Work required -
Quote all of the data exactly as given. Skip every picture it contains.
*** Opening Provided material ***
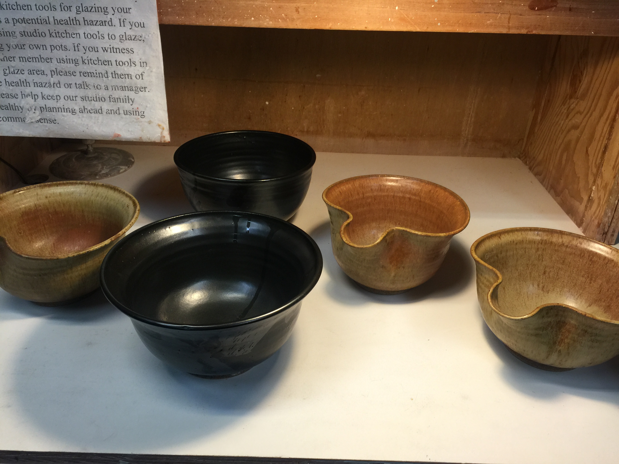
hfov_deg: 61.7
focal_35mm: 29
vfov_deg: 48.2
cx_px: 310
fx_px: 519
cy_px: 232
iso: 50
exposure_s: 1/30
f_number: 2.2
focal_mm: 4.15
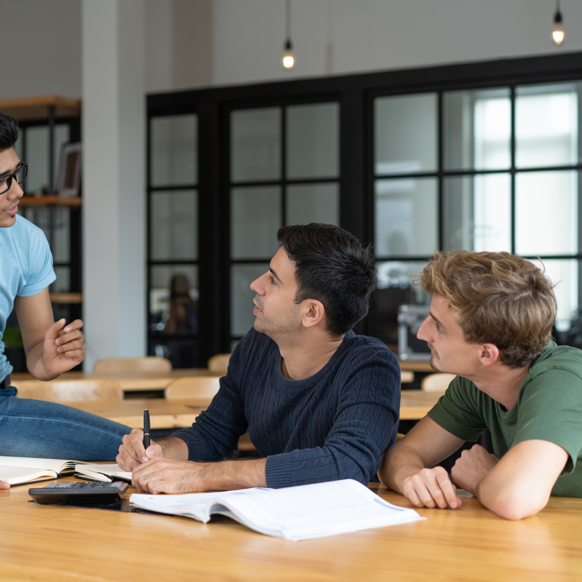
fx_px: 1351
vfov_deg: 24.3
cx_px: 267
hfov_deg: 24.3
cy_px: 293
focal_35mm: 71
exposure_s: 1/200
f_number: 2.5
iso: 250
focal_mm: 55
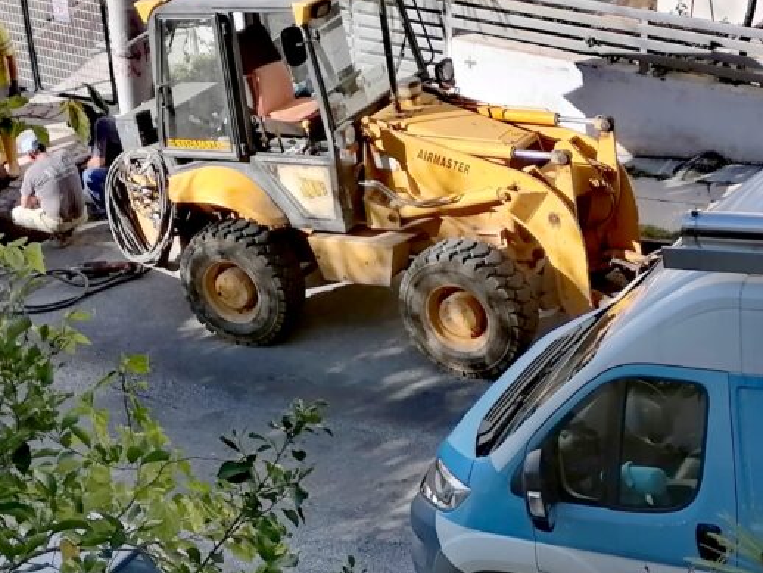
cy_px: 341
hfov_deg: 23.5
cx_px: 362
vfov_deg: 17.8
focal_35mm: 83
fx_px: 1830
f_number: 1.8
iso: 50
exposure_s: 1/691
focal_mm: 5.4
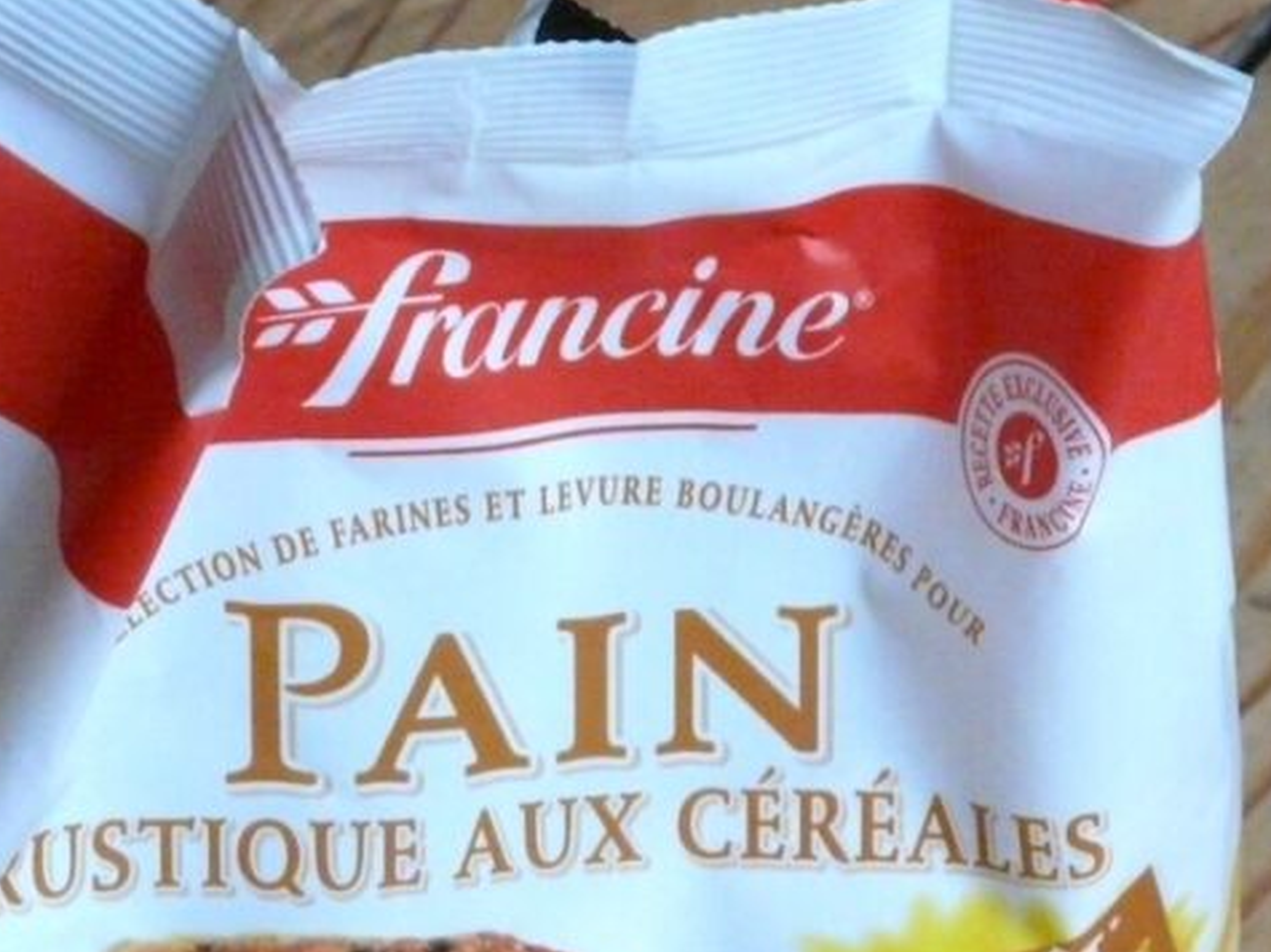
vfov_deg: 3.7
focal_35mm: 401
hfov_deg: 4.9
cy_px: 719
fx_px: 14720
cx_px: 428
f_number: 3.6
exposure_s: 1/100
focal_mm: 30.6
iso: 800
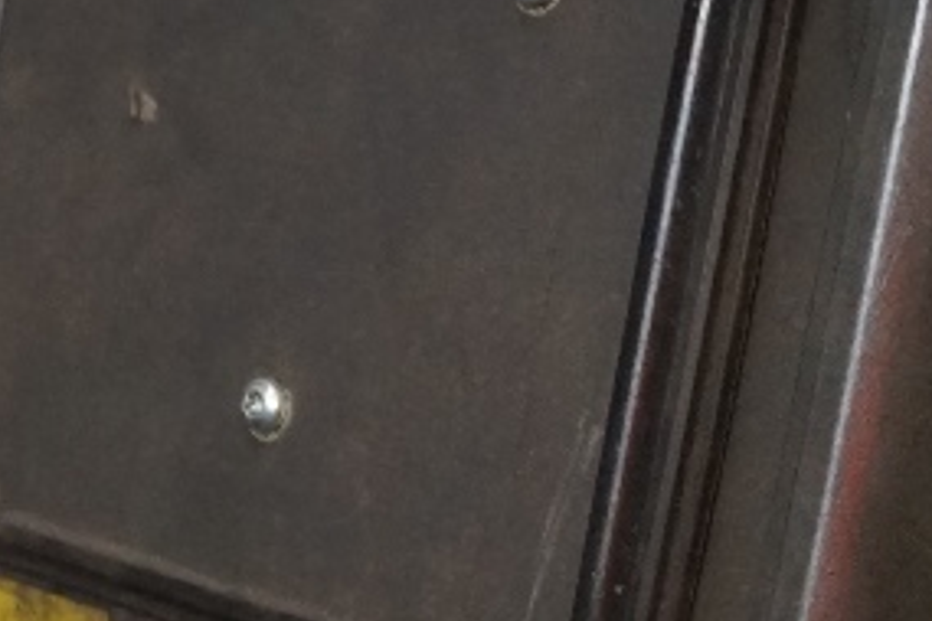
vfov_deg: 9.8
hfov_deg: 14.6
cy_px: 541
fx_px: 3624
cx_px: 693
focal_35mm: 140
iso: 3200
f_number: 4.5
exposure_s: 1/125
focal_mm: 26
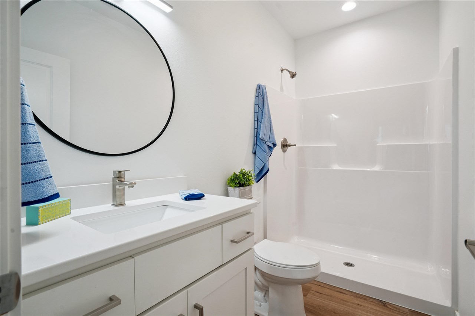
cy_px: 158
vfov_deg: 70.4
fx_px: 224
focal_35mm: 17
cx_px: 238
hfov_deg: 93.3
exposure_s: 1/40
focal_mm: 17
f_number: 9
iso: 400
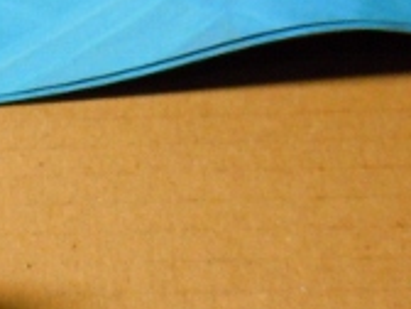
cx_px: -78
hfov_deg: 16.6
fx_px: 1354
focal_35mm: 114
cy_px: 189
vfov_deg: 13.0
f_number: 3.5
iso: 320
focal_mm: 5.4
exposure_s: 1/60
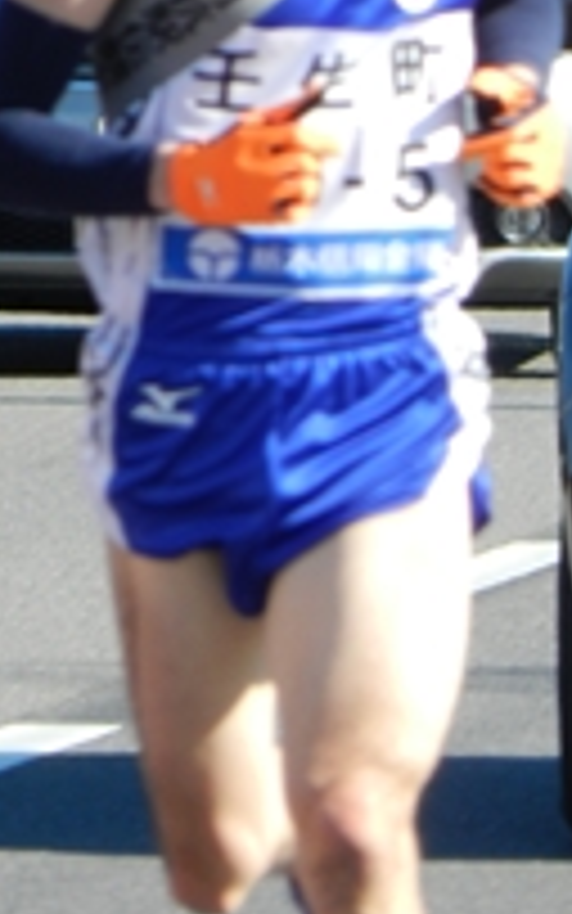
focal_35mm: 1529
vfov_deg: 1.4
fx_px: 38110
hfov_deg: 0.9
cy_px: 135
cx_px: 311
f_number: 5.7
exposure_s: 1/320
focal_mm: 130.2
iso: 160
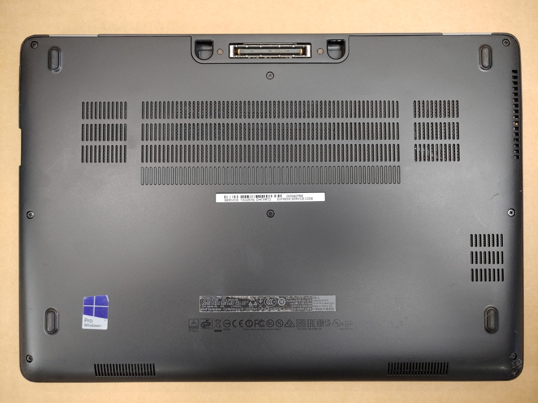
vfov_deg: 53.1
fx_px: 404
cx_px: 269
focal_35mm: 26
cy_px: 202
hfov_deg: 67.3
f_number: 1.8
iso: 50
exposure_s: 1/60
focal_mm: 4.36
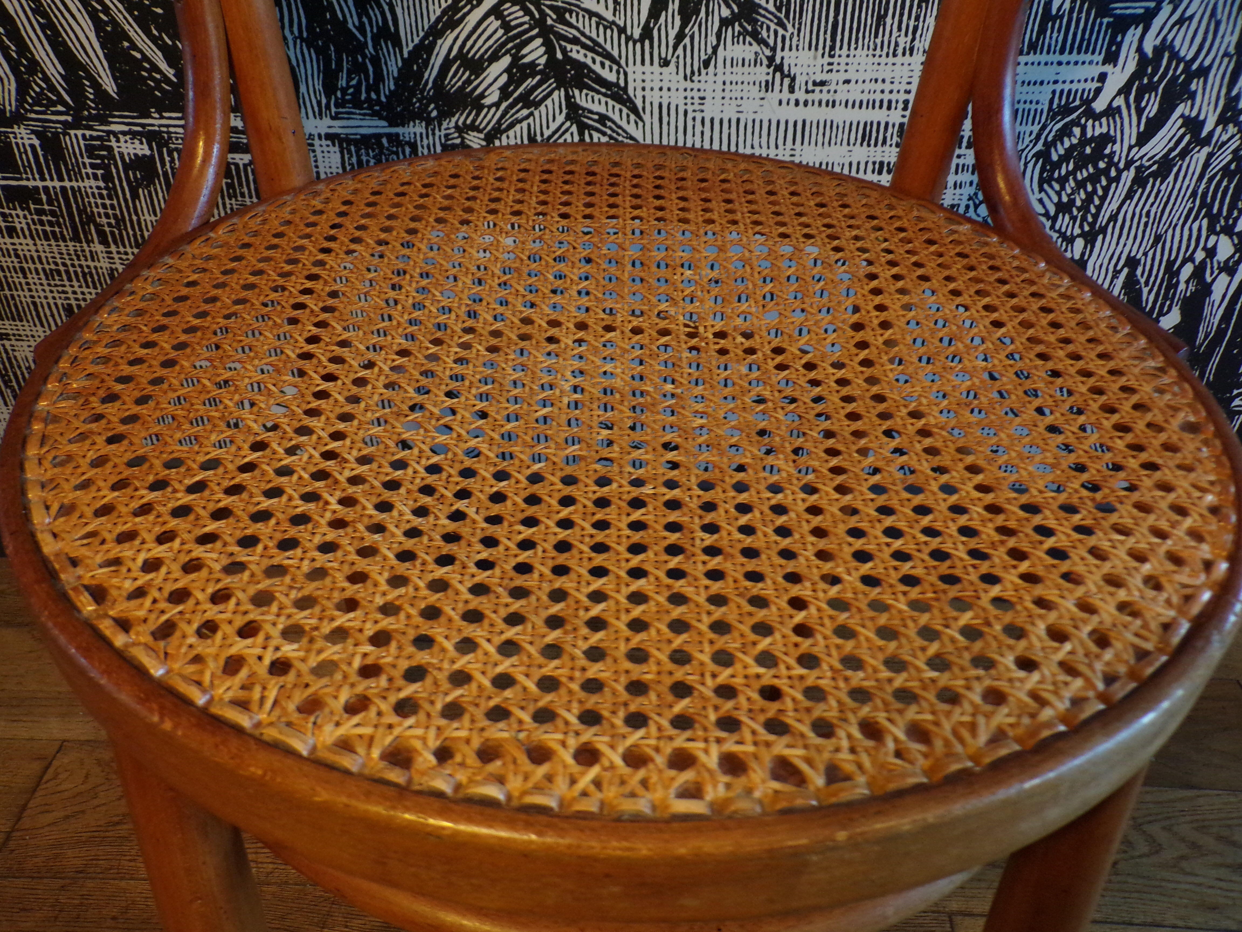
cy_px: 466
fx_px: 1005
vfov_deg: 49.7
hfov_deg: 63.4
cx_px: 621
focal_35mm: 28
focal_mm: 5
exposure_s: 1/20
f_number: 3.1
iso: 200
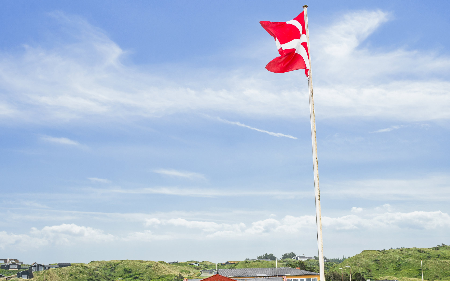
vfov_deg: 33.2
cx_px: 281
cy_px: 194
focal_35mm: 38
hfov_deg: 51.0
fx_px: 466
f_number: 5.6
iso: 160
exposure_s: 1/320
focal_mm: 24
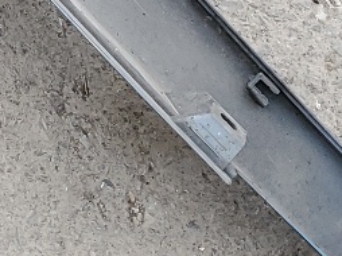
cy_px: -298
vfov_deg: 8.5
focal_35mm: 164
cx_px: -184
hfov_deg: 11.5
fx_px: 1619
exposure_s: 1/323
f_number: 1.5
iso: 50
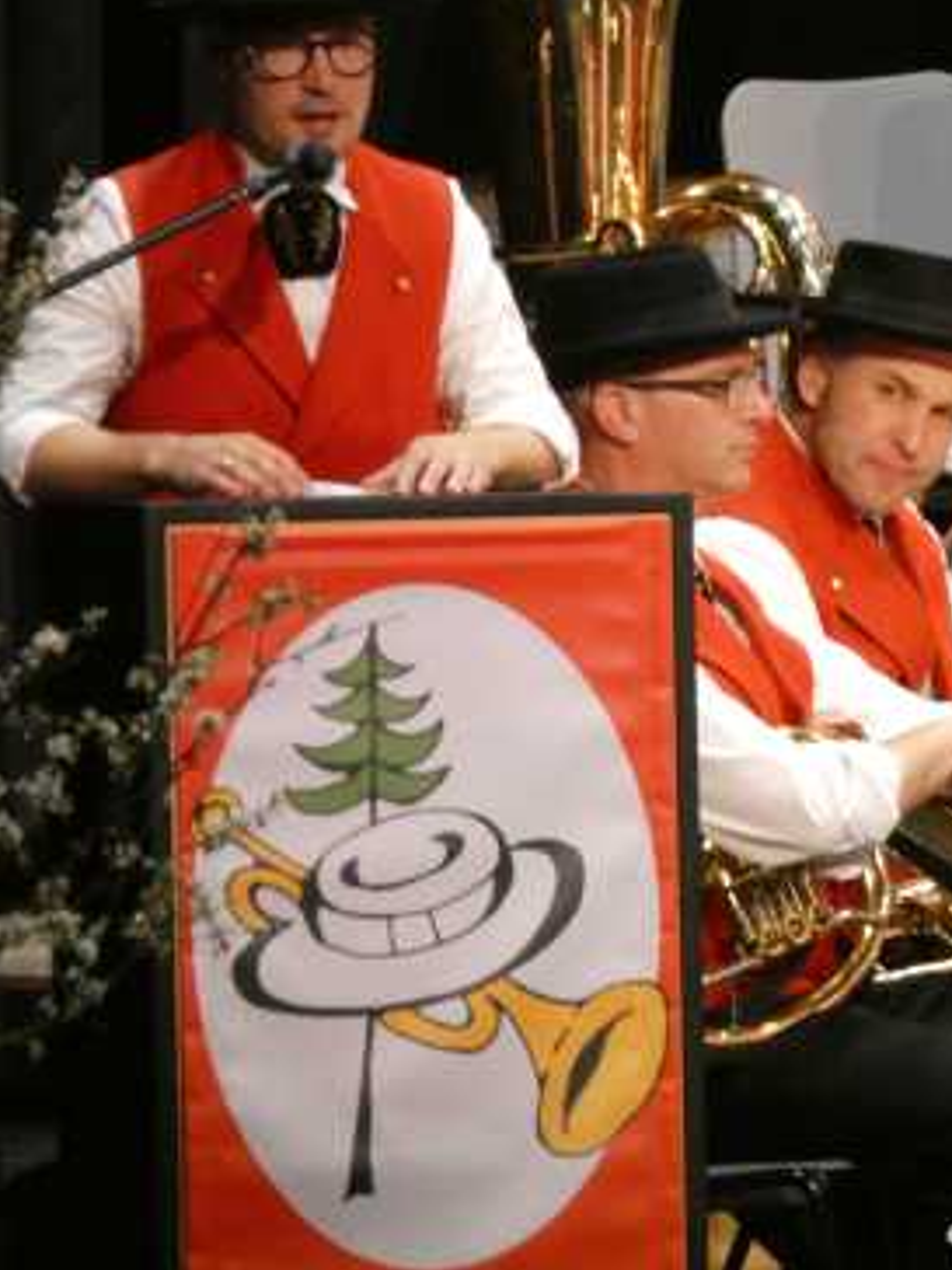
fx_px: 29445
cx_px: 443
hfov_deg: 1.9
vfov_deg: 2.5
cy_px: 473
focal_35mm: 803
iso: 1600
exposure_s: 1/50
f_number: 5.6
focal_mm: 98.3
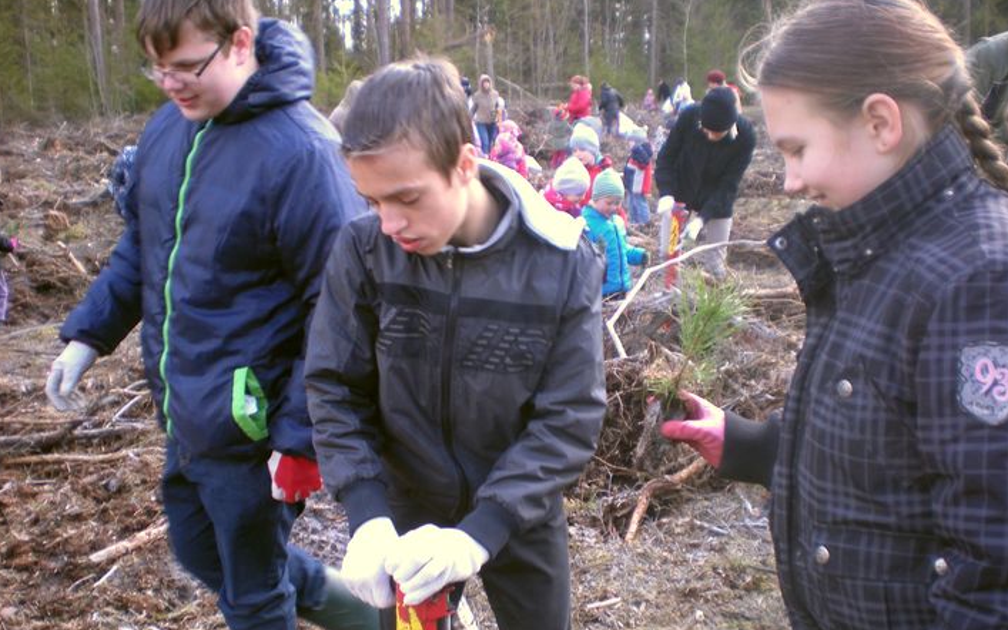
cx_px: 499
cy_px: 381
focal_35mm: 41
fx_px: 1126
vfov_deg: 31.2
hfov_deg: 48.2
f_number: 3.1
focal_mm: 6.3
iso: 64
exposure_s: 1/78.5
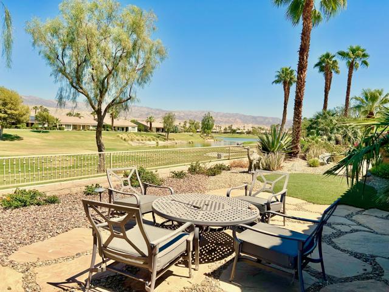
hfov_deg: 67.3
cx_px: 194
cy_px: 146
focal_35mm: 26
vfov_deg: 53.1
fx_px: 292
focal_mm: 5.7
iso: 50
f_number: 1.5
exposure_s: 1/6211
*** Closing Provided material ***
Solution for this exercise -
hfov_deg: 61.7
focal_35mm: 29
vfov_deg: 48.2
cx_px: 310
fx_px: 519
cy_px: 232
iso: 50
exposure_s: 1/30
f_number: 2.2
focal_mm: 4.15
fx_px: 1351
vfov_deg: 24.3
cx_px: 267
hfov_deg: 24.3
cy_px: 293
focal_35mm: 71
exposure_s: 1/200
f_number: 2.5
iso: 250
focal_mm: 55
cy_px: 341
hfov_deg: 23.5
cx_px: 362
vfov_deg: 17.8
focal_35mm: 83
fx_px: 1830
f_number: 1.8
iso: 50
exposure_s: 1/691
focal_mm: 5.4
vfov_deg: 3.7
focal_35mm: 401
hfov_deg: 4.9
cy_px: 719
fx_px: 14720
cx_px: 428
f_number: 3.6
exposure_s: 1/100
focal_mm: 30.6
iso: 800
vfov_deg: 9.8
hfov_deg: 14.6
cy_px: 541
fx_px: 3624
cx_px: 693
focal_35mm: 140
iso: 3200
f_number: 4.5
exposure_s: 1/125
focal_mm: 26
cy_px: 158
vfov_deg: 70.4
fx_px: 224
focal_35mm: 17
cx_px: 238
hfov_deg: 93.3
exposure_s: 1/40
focal_mm: 17
f_number: 9
iso: 400
cx_px: -78
hfov_deg: 16.6
fx_px: 1354
focal_35mm: 114
cy_px: 189
vfov_deg: 13.0
f_number: 3.5
iso: 320
focal_mm: 5.4
exposure_s: 1/60
focal_35mm: 1529
vfov_deg: 1.4
fx_px: 38110
hfov_deg: 0.9
cy_px: 135
cx_px: 311
f_number: 5.7
exposure_s: 1/320
focal_mm: 130.2
iso: 160
vfov_deg: 53.1
fx_px: 404
cx_px: 269
focal_35mm: 26
cy_px: 202
hfov_deg: 67.3
f_number: 1.8
iso: 50
exposure_s: 1/60
focal_mm: 4.36
cy_px: 466
fx_px: 1005
vfov_deg: 49.7
hfov_deg: 63.4
cx_px: 621
focal_35mm: 28
focal_mm: 5
exposure_s: 1/20
f_number: 3.1
iso: 200
vfov_deg: 33.2
cx_px: 281
cy_px: 194
focal_35mm: 38
hfov_deg: 51.0
fx_px: 466
f_number: 5.6
iso: 160
exposure_s: 1/320
focal_mm: 24
cy_px: -298
vfov_deg: 8.5
focal_35mm: 164
cx_px: -184
hfov_deg: 11.5
fx_px: 1619
exposure_s: 1/323
f_number: 1.5
iso: 50
fx_px: 29445
cx_px: 443
hfov_deg: 1.9
vfov_deg: 2.5
cy_px: 473
focal_35mm: 803
iso: 1600
exposure_s: 1/50
f_number: 5.6
focal_mm: 98.3
cx_px: 499
cy_px: 381
focal_35mm: 41
fx_px: 1126
vfov_deg: 31.2
hfov_deg: 48.2
f_number: 3.1
focal_mm: 6.3
iso: 64
exposure_s: 1/78.5
hfov_deg: 67.3
cx_px: 194
cy_px: 146
focal_35mm: 26
vfov_deg: 53.1
fx_px: 292
focal_mm: 5.7
iso: 50
f_number: 1.5
exposure_s: 1/6211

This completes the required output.